The findings were presented Jan. 4 at a meeting of the American Society of Clinical Oncology (ASCO) in San Francisco.
Since this was an observational study, no one can draw a direct cause-and-effect link between aspirin use and risk of death from prostate cancer, said Dr. Sumanta Pal, an ASCO expert and an oncologist at City of Hope in Duarte, Calif.
Still, Allard speculated that aspirin's ability to suppress platelets in the blood -- which is why aspirin can cause bleeding as a side effect -- might help explain how aspirin could prevent the lethal progression of prostate cancer.
"Platelets probably shield circulating cancer cells from immune recognition," he said. "By depleting those platelets, you're allowing the immune system to recognize the cancer."
Allard added that aspirin likely helps prevent the cancer from spreading to other areas of the body, such as the bone.
In the study, men without a diagnosis of prostate cancer who took more than three aspirin tablets a week had a 24 percent lower risk of getting a lethal prostate cancer. However, aspirin didn't affect the overall likelihood of being diagnosed with prostate cancer or even high-grade prostate cancer, Allard said.
Among men with prostate cancer, regular aspirin use after diagnosis was associated with a 39 percent lower risk of dying from prostate cancer. Use of aspirin before diagnosis didn't have a measurable benefit, the researchers said.

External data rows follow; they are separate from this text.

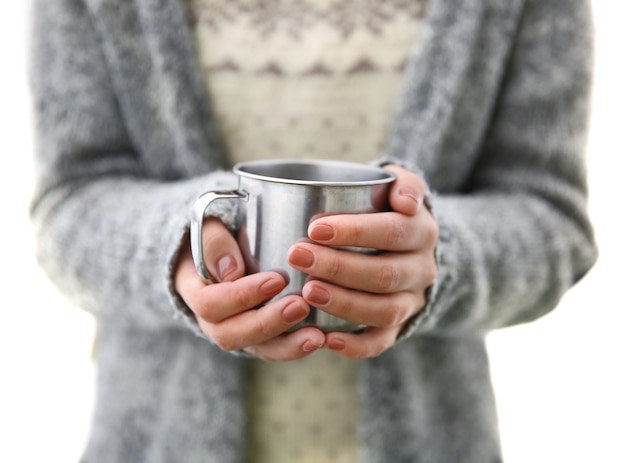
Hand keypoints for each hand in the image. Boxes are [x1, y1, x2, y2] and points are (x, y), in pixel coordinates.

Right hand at [174, 218, 324, 359]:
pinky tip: (321, 338)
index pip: (211, 303)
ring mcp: (236, 331)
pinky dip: (297, 347)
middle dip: (268, 322)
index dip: (242, 296)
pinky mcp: (259, 337)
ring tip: (316, 336)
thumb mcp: (207, 227)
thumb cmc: (216, 234)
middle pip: (232, 334)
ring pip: (257, 348)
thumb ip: (214, 242)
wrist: (222, 250)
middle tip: (301, 305)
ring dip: (288, 345)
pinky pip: (275, 349)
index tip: (277, 279)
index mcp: (194, 291)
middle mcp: (211, 320)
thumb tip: (231, 271)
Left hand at [287, 165, 437, 357]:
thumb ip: (403, 183)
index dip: (356, 231)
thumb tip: (405, 201)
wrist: (408, 244)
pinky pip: (382, 342)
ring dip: (345, 303)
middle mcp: (422, 269)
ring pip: (385, 310)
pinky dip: (356, 346)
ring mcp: (411, 300)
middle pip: (385, 274)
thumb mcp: (400, 185)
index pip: (394, 231)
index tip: (315, 228)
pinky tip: (326, 339)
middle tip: (298, 256)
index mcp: (422, 232)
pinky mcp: (399, 325)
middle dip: (339, 267)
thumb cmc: (387, 209)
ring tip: (308, 292)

The study included information from more than 22,000 men in the Physicians' Health Study. The study began in 1982 to test the benefits and risks of aspirin and beta carotene in the prevention of heart disease and cancer.
Nearly 3,200 men were diagnosed with prostate cancer over the almost three-decade study. Just over 400 men developed lethal prostate cancer. Lethal prostate cancer was defined as either death from prostate cancer or the spread of prostate cancer to other organs.

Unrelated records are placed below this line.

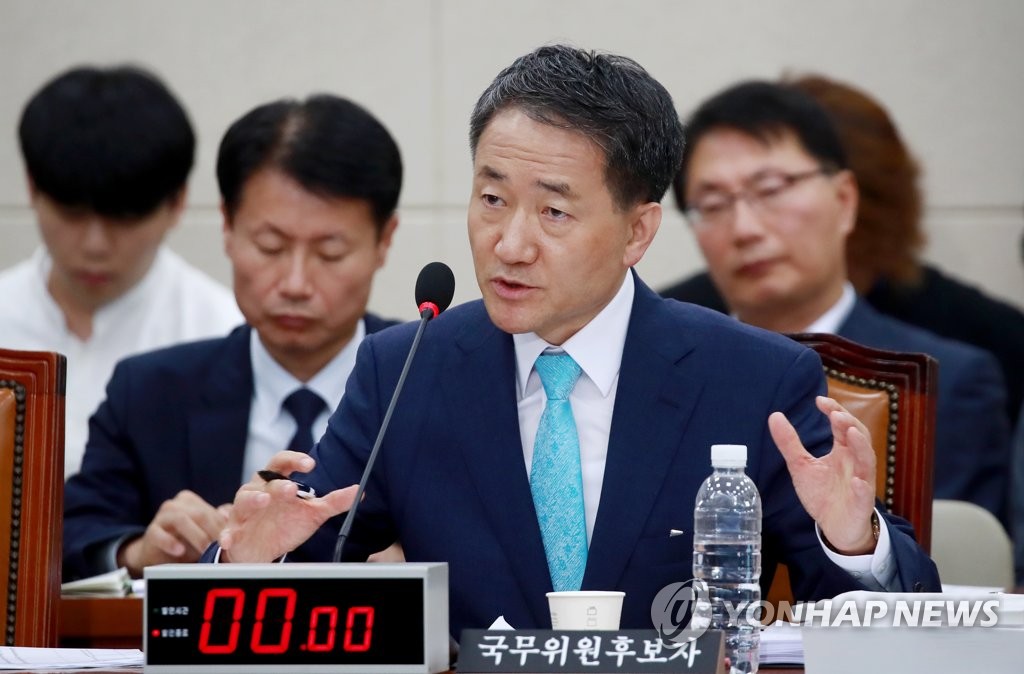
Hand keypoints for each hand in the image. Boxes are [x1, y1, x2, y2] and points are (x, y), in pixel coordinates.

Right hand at [117, 490, 230, 576]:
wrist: (158, 554)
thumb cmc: (186, 542)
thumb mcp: (204, 532)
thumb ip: (219, 523)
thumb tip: (233, 520)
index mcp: (190, 501)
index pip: (211, 511)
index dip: (223, 527)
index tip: (231, 541)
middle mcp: (176, 505)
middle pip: (199, 514)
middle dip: (213, 531)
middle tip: (221, 548)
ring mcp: (162, 516)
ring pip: (181, 520)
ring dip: (196, 536)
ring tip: (205, 551)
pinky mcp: (151, 531)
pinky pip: (159, 534)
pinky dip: (170, 542)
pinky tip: (179, 551)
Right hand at [219, 450, 358, 561]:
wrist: (260, 550)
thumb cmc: (284, 524)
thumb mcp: (312, 513)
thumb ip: (334, 502)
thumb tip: (360, 491)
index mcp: (276, 483)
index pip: (282, 463)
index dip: (294, 460)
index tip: (310, 464)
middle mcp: (258, 492)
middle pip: (264, 479)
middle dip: (277, 483)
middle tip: (291, 487)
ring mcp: (244, 512)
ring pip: (244, 500)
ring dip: (253, 500)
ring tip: (263, 501)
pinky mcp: (234, 532)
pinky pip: (228, 532)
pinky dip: (228, 535)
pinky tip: (231, 538)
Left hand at [769, 396, 876, 554]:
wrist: (835, 527)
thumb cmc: (823, 494)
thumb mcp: (801, 465)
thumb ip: (790, 442)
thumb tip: (775, 415)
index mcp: (843, 451)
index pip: (843, 425)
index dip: (835, 410)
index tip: (819, 400)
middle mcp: (855, 463)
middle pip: (859, 437)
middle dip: (849, 423)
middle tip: (835, 413)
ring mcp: (861, 482)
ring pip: (867, 461)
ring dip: (860, 446)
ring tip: (850, 433)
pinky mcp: (861, 504)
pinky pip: (865, 495)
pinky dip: (862, 487)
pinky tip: (857, 481)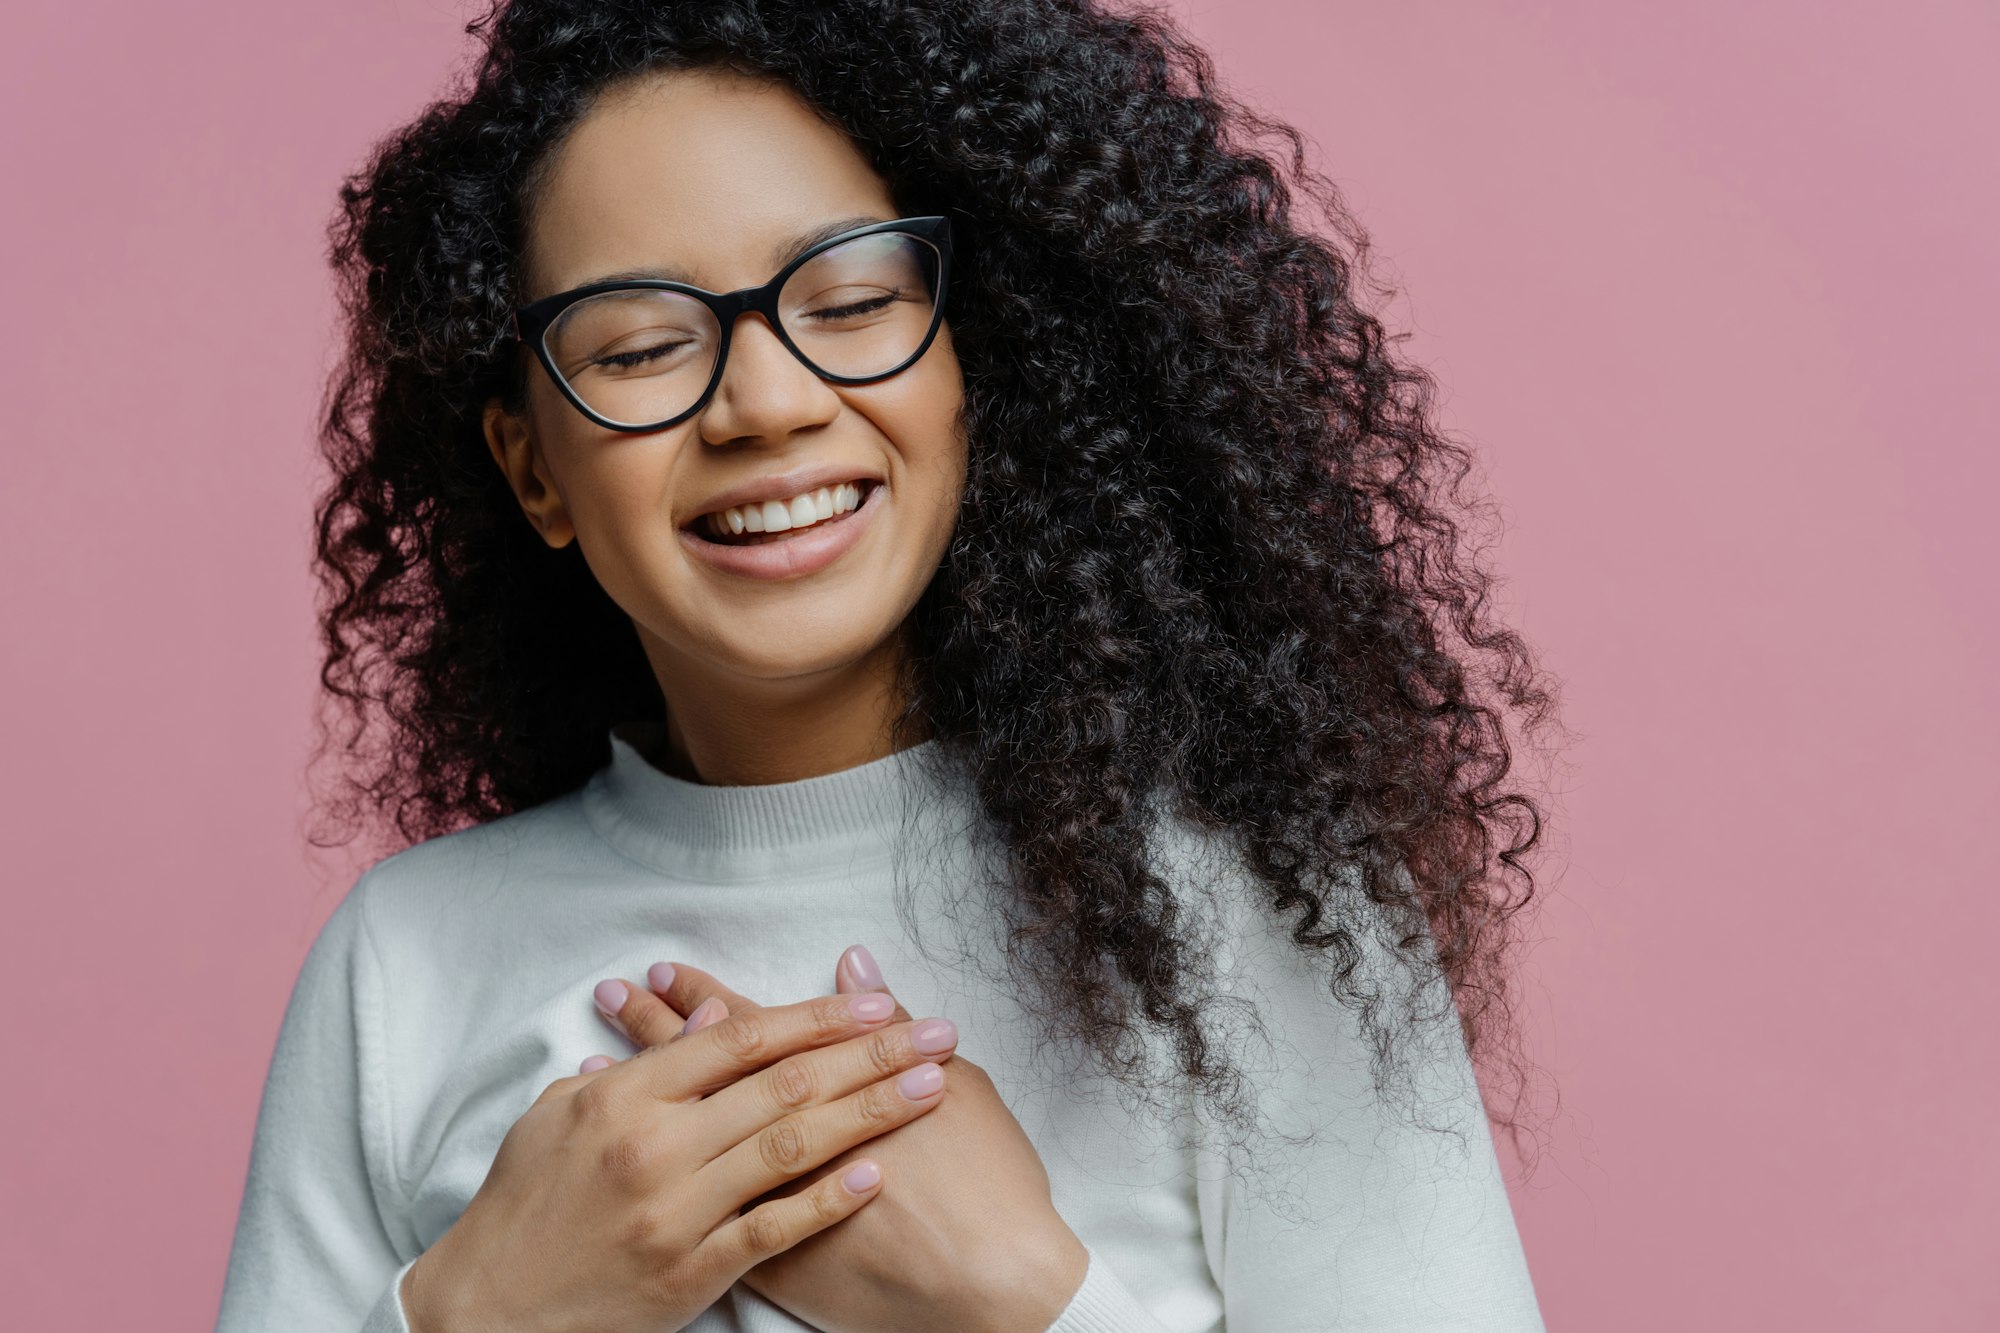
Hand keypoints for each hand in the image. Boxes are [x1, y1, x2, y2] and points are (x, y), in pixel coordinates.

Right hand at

Allard said men thinking about taking aspirin regularly for any reason should consult their doctor to discuss individual risks and benefits.
Another study from the same meeting suggests that an experimental new blood test can be used as a "liquid biopsy." This test can then help determine the best medicines for prostate cancer patients.
Solid tumors shed cancer cells into the bloodstream. This test uses a computer to analyze the appearance of those cells, said lead researcher Dr. Howard Scher, chief of the Genitourinary Oncology Service at Memorial Sloan Kettering Cancer Center in New York City.
Patients with circulating cancer cells that varied widely in appearance didn't respond well to hormone therapy, and survived for shorter lengths of time on average, the researchers said.
"It's remarkable that a blood test could help us profile cancers in real time, gleaning insights that directly affect patient care decisions," Pal said. "Eventually, we may be able to spare some men with prostate cancer the significant side effects of hormone therapy."
Research presented at medical meetings should be viewed as preliminary until published in a peer-reviewed journal.